- _Enunciado 1_
Segundo o trecho da página, quem era o técnico da Seleção Brasileira na Copa de 1958?

- _Trecho da página_
+ + +

Salvadores da pátria


Todo mundo já conhece a história, mas vale a insistência. Foi na disputa da Copa de 1958. Apesar de ter conseguido uma vitória e um empate nos dois primeiros jogos, a Seleção Brasileira ainda não havia convencido. O técnico Vicente Feola, entretanto, estava irredutível: não mudaria o time. Foi então que um grupo de jogadores liderado por Didi e Nílton Santos – não por acaso consagrados mais tarde como grandes gênios táticos – pressionou, brigou e acabou vencendo a queda-de-braço com o treinador, que culminou com a escalação de dois garotos bons de bola para o jogo contra a Rússia: uns tais de Garrincha e Pelé.

O Brasil ganhou o jogo contra os russos, a Copa de 58, a de 62, e daquele dia em diante jamais perdeu uma partida quando teve Pelé e Garrincha em campo. Foram quase 20 anos de uma luminosa e inesquecível invencibilidade.

+ + +

- _Dados para processamento_

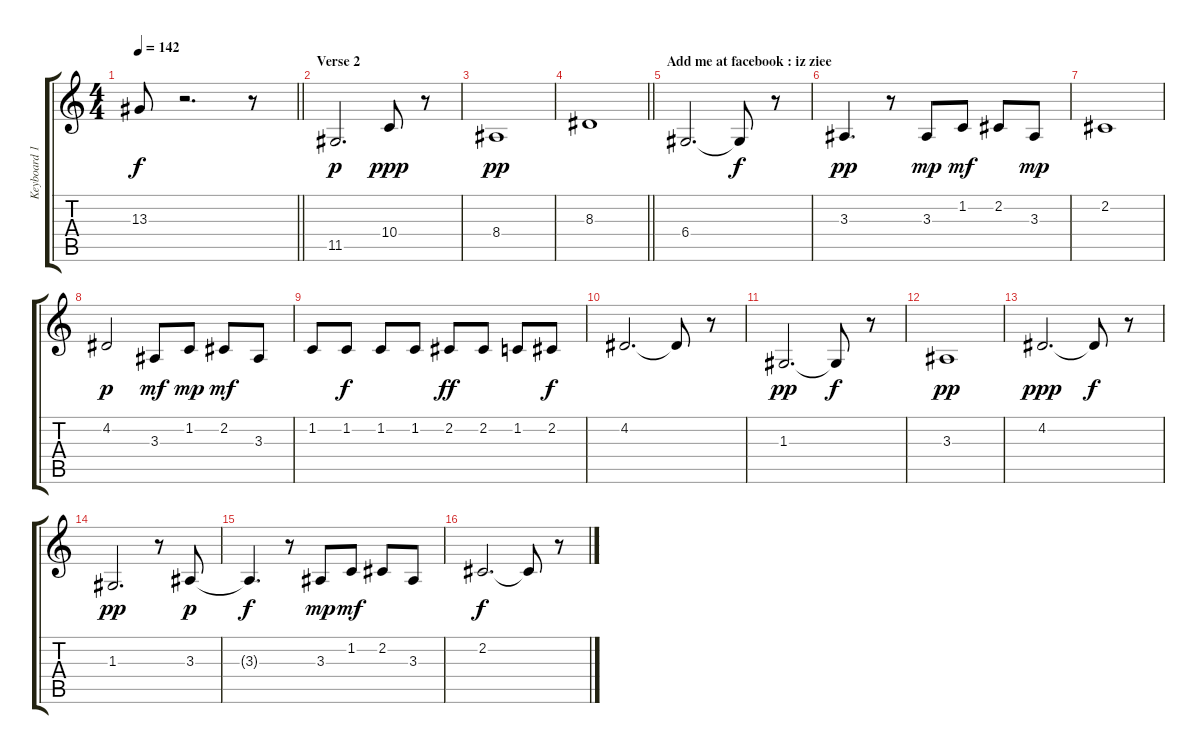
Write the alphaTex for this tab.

\track ("Keyboard 1" "Keyboard 1") {instrument stringensemble1}
\staff {score tabs}
\tuning (E4 B3 G3 D3 A2 E2) {hide}
\ts (4 4)
\tempo 142
\clef g2
\barLineRight lightlight
\ks c
13.3.8{dy f} r.2{d} r.8 |
\section ("" "Verse 2")
11.5.2{d dy p} 10.4.8{dy ppp} r.8 |
8.4.1{dy pp} |
\barLineRight lightlight
8.3.1 |
\section ("" "Add me at facebook : iz ziee")
6.4.2{d} 6.4{t}.8{dy f} r.8 |
3.3.4{d dy pp} r.8 3.3.8{dy mp} 1.2.8{dy mf} 2.2.8 3.3.8{dy mp} |
2.2.1 |
4.2.2{dy p} 3.3.8{dy mf} 1.2.8{dy mp} 2.2.8{dy mf} 3.3.8 |
1.2.8 1.2.8{dy f} 1.2.8 1.2.8 2.2.8{dy ff} 2.2.8 1.2.8 2.2.8{dy f} |
4.2.2{d} 4.2{t}.8 r.8 |
1.3.2{d dy pp} 1.3{t}.8{dy f} r.8 |
3.3.1{dy pp} |
4.2.2{d dy ppp} 4.2{t}.8{dy f} r.8 |
1.3.2{d dy pp} r.8 3.3.8{dy p} |
3.3{t}.4{d dy f} r.8 3.3.8{dy mp} 1.2.8{dy mf} 2.2.8 3.3.8 |
2.2.2{d dy f} 2.2{t}.8 r.8
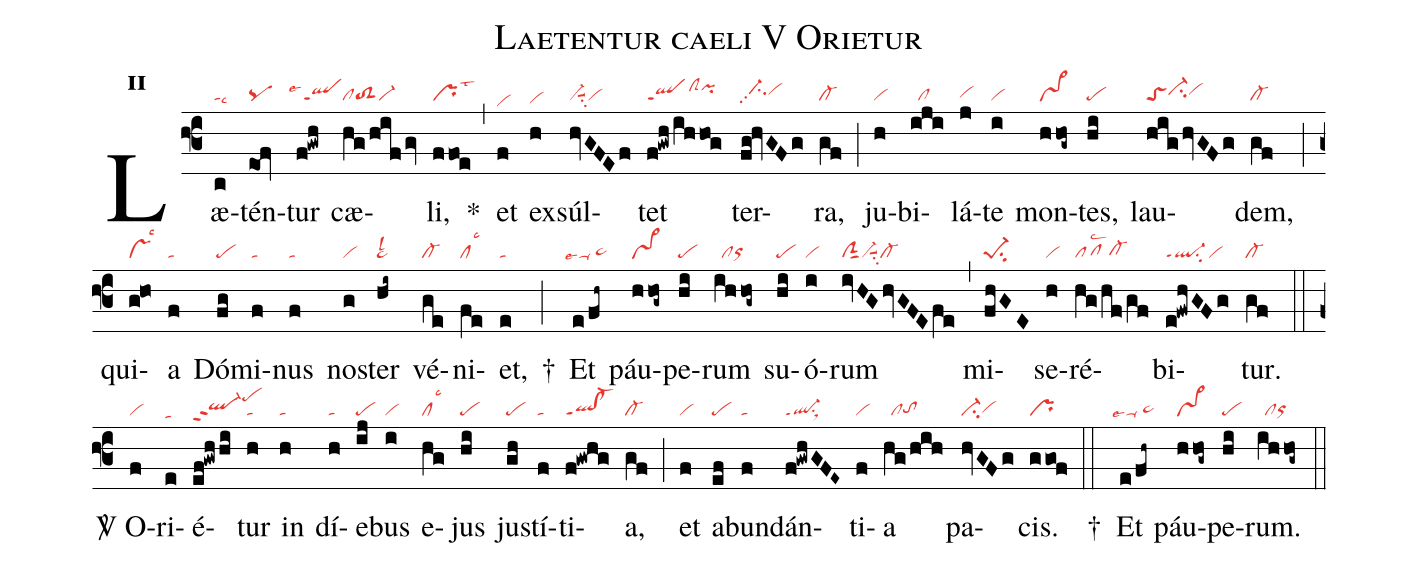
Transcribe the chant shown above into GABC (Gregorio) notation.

name:Laetentur caeli V Orietur;
office-part:re;
mode:2;
nabc-lines:1;
%%
initial-style: 1;
name: Laetentur caeli;
mode: 2;
office-part: Responsorium;
annotation: Resp.;
annotation: ii;
nabc-lines: 1;
%%
(f3) Læ(c|talsc9)tén(eof|pq)tur(f!gwh|``qlppt1lse4) cæ(hg/hif/gv|cltoS2vi-)li,(ffoe|prlst3) *(,) et(f|vihd) ex(h|vihe)súl(hvGFEf|vi-suu1su2vi)tet(f!gwh/ihhog|qlppt1clShipihi) ter(fg!hvGFg|//ci-hhpp2vihh)ra,(gf|cl-) (;) ju(h|vi)bi(iji|//cl)lá(j|vihg)te(i|vi) mon(hhog~|vs>)tes,(hi|pe) lau(hig/hvGFg|toSci-hhvihh)dem,(gf|cl-) (;) qui(g!ho|vslsc3)a(f|ta) Dó(fg|pe)mi(f|ta)nus(f|ta) no(g|vi)ster(hi~|ta>lsl2) vé(ge|cl-)ni(fe|cllsc3)et,(e|ta) †(;) Et(e/fh~|``ta-lse4/ta>hg) páu(hhog~|vs>)pe(hi|pe)rum(ihhog~|//clorhg) su(hi|pe)ó(i|vi)rum(ivHGhvGFEfe|clSsut1vi-suu1su2cl-) (,) mi(fhGE|pe-1su2)se(h|vi)ré(hg/hf/gf|pflsc2cl-hg)bi(e!fwhGFg|ql-ppt1su2vi)tur.(gf|cl-) (::)

<sp>V/</sp> O(f|vi)ri(e|tahe)é(ef!gwhhi|ql-hhppt2pehk)tur(h|ta) in(h|ta) dí(h|ta)e(ij|pe)bus(i|vi) e(hg|cllsc3)jus(hi|pe) ju(gh|pe)stí(f|ta)ti(f!gwhg|ql!cl-ppt1)a,(gf|cl-) (;) et(f|vi) a(ef|pe)bun(f|ta)dán(f!gwhGFE~|ql-ppt1su1sux1)ti(f|vi)a(hg/hih|//cltohg) pa(hvGFg|ci-vihg)cis.(ggof|pr) (::)
†() Et(e/fh~|``ta-lse4/ta>hg) páu(hhog~|vs>)pe(hi|pe)rum.(ihhog~|//clorhg) (::)
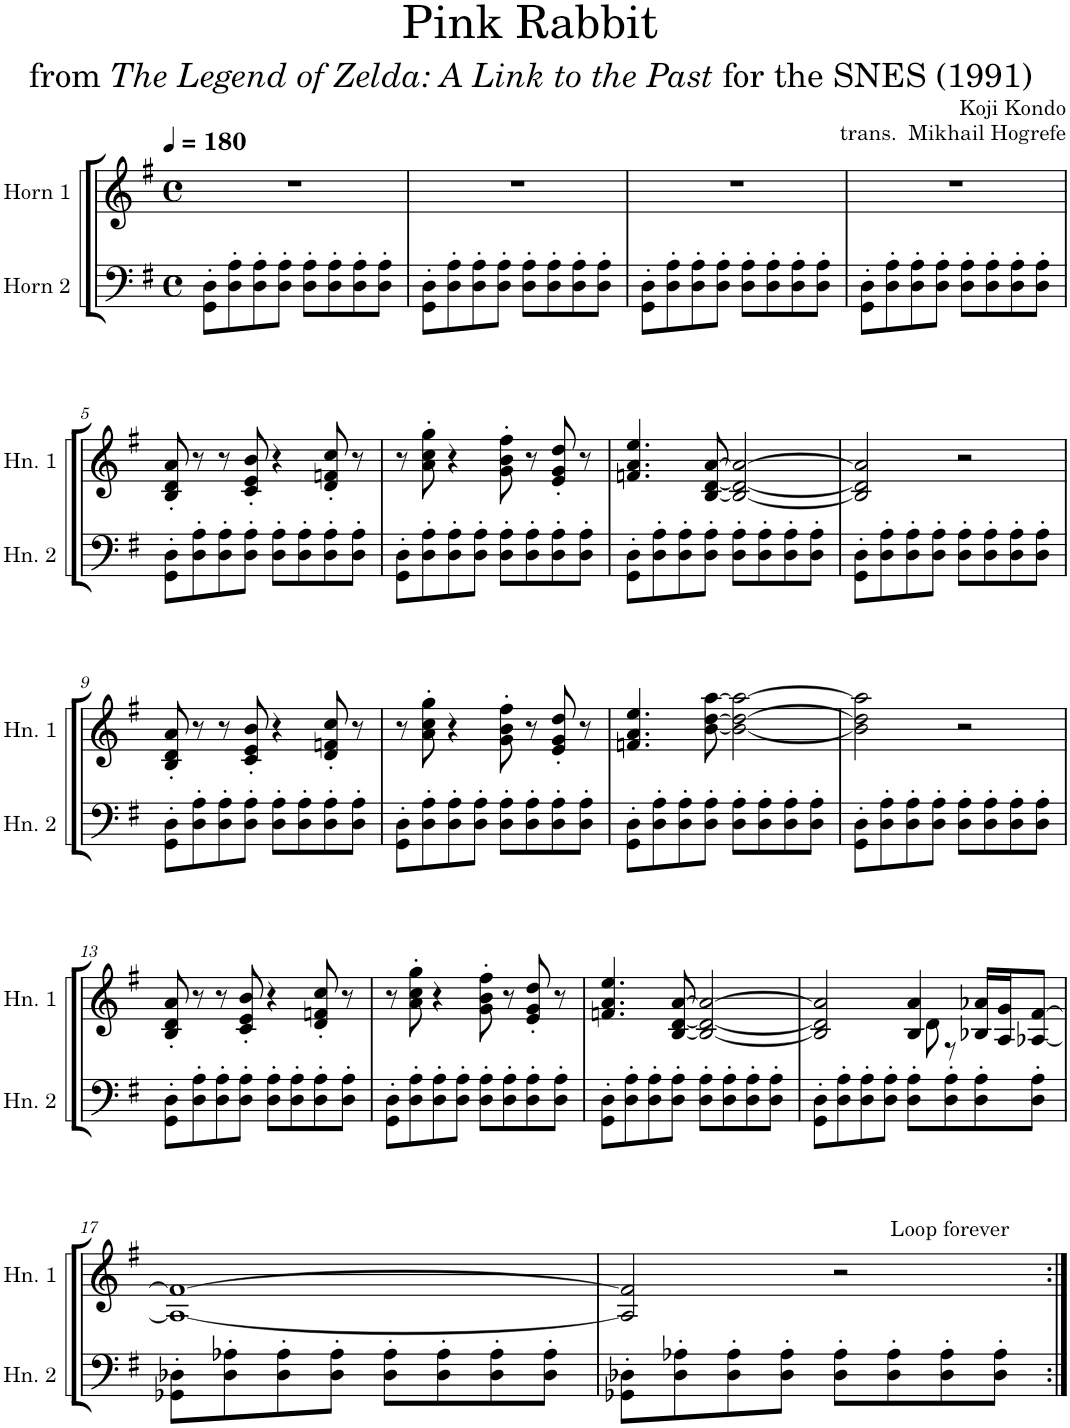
**kern	**kern
*part2	*part1
*staff2	*staff1
*I"Horn 2	*I"Horn 1
*I'Hn. 2	*I'Hn. 1
*clefF4	*clefG2
*Trd4c7	*Trd4c7
*k[f#]	*k[f#]
*M4/4	*M4/4
*met(c)	*met(c)
*MM180	*MM180
=1	=1
8GG\' 8D\'L	1r
8D\' 8A\'	.
8D\' 8A\'	.
8D\' 8A\'J	.
8D\' 8A\'L	.
8D\' 8A\'	.
8D\' 8A\'	.
8D\' 8A\'J	.
=2	=2
8GG\' 8D\'L	1r
8D\' 8A\'	.
8D\' 8A\'	.
8D\' 8A\'J	.
8D\' 8A\'L	.
8D\' 8A\'	.
8D\' 8A\'	.
8D\' 8A\'J	.
=3	=3
8GG\' 8D\'L	1r
8D\' 8A\'	.
8D\' 8A\'	.
8D\' 8A\'J	.
8D\' 8A\'L	.
8D\' 8A\'	.
8D\' 8A\'	.
8D\' 8A\'J	.
=4	=4
8GG\' 8D\'L	1r
8D\' 8A\'	.
8D\' 8A\'	.
8D\' 8A\'J	.
8D\' 8A\'L	.
8D\' 8A\'	.
8D\' 8A\'	.
8D\' 8A\'J	.
!!LO:LB:g=z
=5	=5
8GG\' 8D\'L	8B/' 8d/' 8a/'
8D\' 8A\'	8r
8D\' 8A\'	8r
8D\' 8A\'J	8c/' 8e/' 8b/'
8D\' 8A\'L	4r
8D\' 8A\'	.
8D\' 8A\'	8d/' 8fn/' 8cc/'
8D\' 8A\'J	8r
=6	=6
8GG\' 8D\'L	8r
8D\' 8A\'	8a\' 8cc\' 8gg\'
8D\' 8A\'	4r
8D\' 8A\'J	.
8D\' 8A\'L	8g\' 8b\' 8ff#\'
8D\' 8A\'	8r
8D\' 8A\'	8e/' 8g/' 8dd/'
8D\' 8A\'J	8r
=7	=7
8GG\' 8D\'L	4.fn/ 4.a/ 4.ee/
8D\' 8A\'	.
8D\' 8A\'	.
8D\' 8A\'J	[8B/ [8d/ [8a/
8D\' 8A\'L	2B/_ 2d/_ 2a/_
8D\' 8A\'	.
8D\' 8A\'	.
8D\' 8A\'J	.
=8	=8
8GG\' 8D\'L	2B/] 2d/] 2a/]
8D\' 8A\'	.
8D\' 8A\'	.
8D\' 8A\'J	.
8D\' 8A\'L	2r
8D\' 8A\'	.
8D\' 8A\'	.
8D\' 8A\'J	.
!!LO:LB:g=z
=9	=9
8GG\' 8D\'L	8B/' 8d/' 8a/'
8D\' 8A\'	8r
8D\' 8A\'	8r
8D\' 8A\'J	8c/' 8e/' 8b/'
8D\' 8A\'L	4r
8D\' 8A\'	.
8D\' 8A\'	8d/' 8fn/' 8cc/'
8D\' 8A\'J	8r
=10	=10
8GG\' 8D\'L	8r
8D\' 8A\'	8a\' 8cc\' 8gg\'
8D\' 8A\'	4r
8D\' 8A\'J	.
8D\' 8A\'L	8g\' 8b\' 8ff#\'
8D\' 8A\'	8r
8D\' 8A\'	8e/' 8g/' 8dd/'
8D\' 8A\'J	8r
=11	=11
8GG\' 8D\'L	4.fn/ 4.a/ 4.ee/
8D\' 8A\'	.
8D\' 8A\'	.
8D\' 8A\'J	[8b\ [8dd\ [8aa\
8D\' 8A\'L	2b\_ 2dd\_ 2aa\_
8D\' 8A\'	.
8D\' 8A\'	.
8D\' 8A\'J	.
=12	=12
8GG\' 8D\'L	2b\] 2dd\] 2aa\]
8D\' 8A\'	.
8D\' 8A\'	.
8D\' 8A\'J	.
8D\' 8A\'L	2r
8D\' 8A\'	.
8D\' 8A\'	.
8D\' 8A\'J	.
!!LO:LB:g=z
=13	=13
8GG\' 8D\'L	8B/' 8d/' 8a/'
8D\' 8A\'	8r
8D\' 8A\'	8r
8D\' 8A\'J	8c/' 8e/' 8b/'
8D\' 8A\'L	4r
8D\' 8A\'	.
8D\' 8A\'	8d/' 8fn/' 8cc/'
8D\' 8A\'J	8r
=14	=14
8GG\' 8D\'L	8r
8D\' 8A\'	8a\' 8cc\' 8gg\'
8D\' 8A\'	4r
8D\' 8A\'J	.
8D\' 8A\'L	8g\' 8b\' 8ff#\'
8D\' 8A\'	8r
8D\' 8A\'	8e/' 8g/' 8dd/'
8D\' 8A\'J	8r
=15	=15
8GG\' 8D\'L	4.fn/ 4.a/ 4.ee/
8D\' 8A\'	.
8D\' 8A\'	.
8D\' 8A\'J	[8B/ [8d/ [8a/
8D\' 8A\'L	2B/_ 2d/_ 2a/_
8D\' 8A\'	.
8D\' 8A\'	.
8D\' 8A\'J	.
=16	=16
*	*^
8GG\' 8D\'L	2B/] 2d/] 2a/]	2ryy
8D\' 8A\'	.	.
8D\' 8A\'	.	.
8D\' 8A\'J	.	.
8D\' 8A\'L	4B/ 4a/	8d\
8D\' 8A\'	.	8r
8D\' 8A\'	16B-X/ 16a-X/LL	4ryy
.	16A/ 16g/J	.
8D\' 8A\'J	[8A-X/ [8f#/J	.
*	*v	*v
!!LO:LB:g=z
=17	=17
8GG-X\' 8D-X\'L	1A-_ 1f#_
8D-\' 8A-X\'	.
8D-\' 8A-\'	.
8D-\' 8A-\'J	.
8D-\' 8A-\'L	.
8D-\' 8A-\'	.
8D-\' 8A-\'	.
8D-\' 8A-\'J	.
=18	=18
*	*^
8GG-X\' 8D-X\'L	2A-/] 2f#/]	2ryy
8D-\' 8A-X\'	.	.
8D-\' 8A-\'	.	.
8D-\' 8A-\'J	.	.
8D-\' 8A-\'L	2r	8ryy
!	!	!LO:TX:a:t=Loop forever
8D-\' 8A-\'	.	4.ryy
8D-\' 8A-\'	.	.
8D-\' 8A-\'J	.	.
*	*v	*v
=:|!	=:|!
*-	*-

+ + +

- _Enunciado 2_
Encontre e copie todas as linhas das entradas que contêm a palavra "name". Maiúsculas e minúsculas devem ser diferenciadas.

- _Resposta do exercício 1_
Vicente Feola.

- _Resposta do exercício 2_
name:Laetentur caeli V Orietur;
name: Laetentur caeli;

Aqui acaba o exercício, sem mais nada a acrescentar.